Work instructions: Please turn the lines of the records between the lines holding "LOCALIZA NUESTRAS OFICINAS" and "CIUDAD DE MÉXICO", inclusive, into a JSON list of strings, one string per line, with any blank lines left out.

Given data:
·····

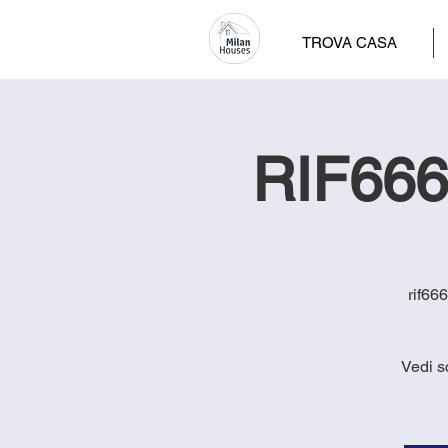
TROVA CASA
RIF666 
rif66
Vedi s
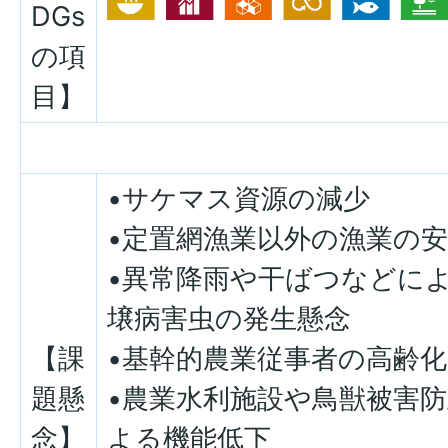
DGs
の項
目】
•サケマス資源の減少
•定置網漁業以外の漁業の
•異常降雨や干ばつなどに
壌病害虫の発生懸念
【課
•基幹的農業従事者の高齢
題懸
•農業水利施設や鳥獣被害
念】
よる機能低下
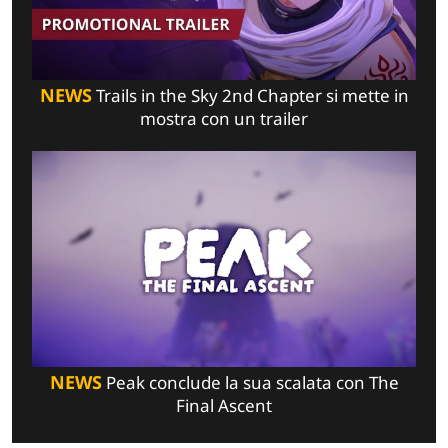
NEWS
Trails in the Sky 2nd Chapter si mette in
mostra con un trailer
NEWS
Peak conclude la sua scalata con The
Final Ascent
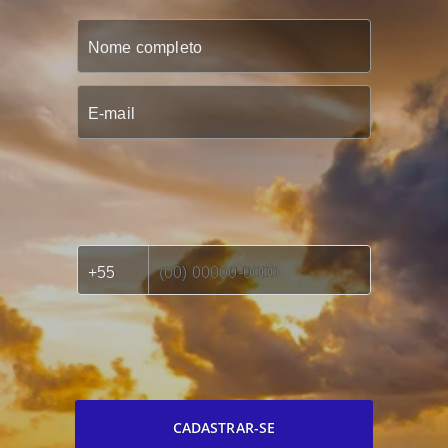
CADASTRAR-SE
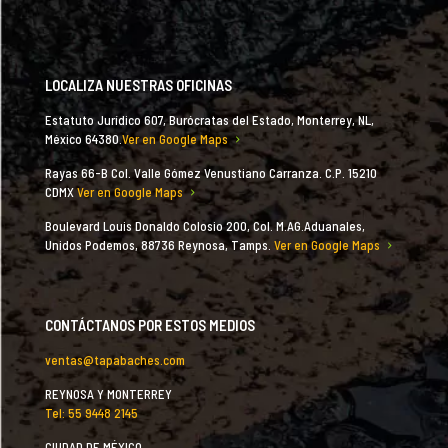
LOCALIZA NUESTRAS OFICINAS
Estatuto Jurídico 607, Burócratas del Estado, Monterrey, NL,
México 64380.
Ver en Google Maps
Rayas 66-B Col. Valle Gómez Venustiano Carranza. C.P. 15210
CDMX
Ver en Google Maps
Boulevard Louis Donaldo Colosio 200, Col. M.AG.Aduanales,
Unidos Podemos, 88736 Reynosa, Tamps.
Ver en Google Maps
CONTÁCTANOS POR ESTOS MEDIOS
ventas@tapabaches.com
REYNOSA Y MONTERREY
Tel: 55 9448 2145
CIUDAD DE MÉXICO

·····

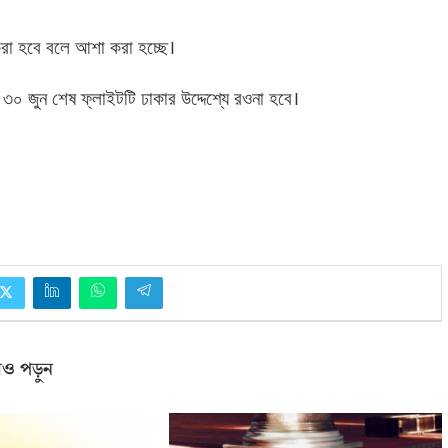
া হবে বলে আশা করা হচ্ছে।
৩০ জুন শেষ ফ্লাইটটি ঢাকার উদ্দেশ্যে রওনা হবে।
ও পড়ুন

·····

Finished exercise:
[
  "LOCALIZA NUESTRAS OFICINAS",
  "Estatuto Jurídico 607, Burócratas del Estado, Monterrey, NL,",
  "México 64380.",
  "Ver en Google Maps",
  "Rayas 66-B Col. Valle Gómez Venustiano Carranza. C.P. 15210",
  "CDMX",
  "Ver en Google Maps",
  "Boulevard Louis Donaldo Colosio 200, Col. M.AG.Aduanales,",
  "Unidos Podemos, 88736 Reynosa, Tamps.",
  "Ver en Google Maps",
  "CONTÁCTANOS POR ESTOS MEDIOS",
  "ventas@tapabaches.com",
  "REYNOSA Y MONTERREY",
  "Tel: 55 9448 2145",
  "CIUDAD DE MÉXICO"
]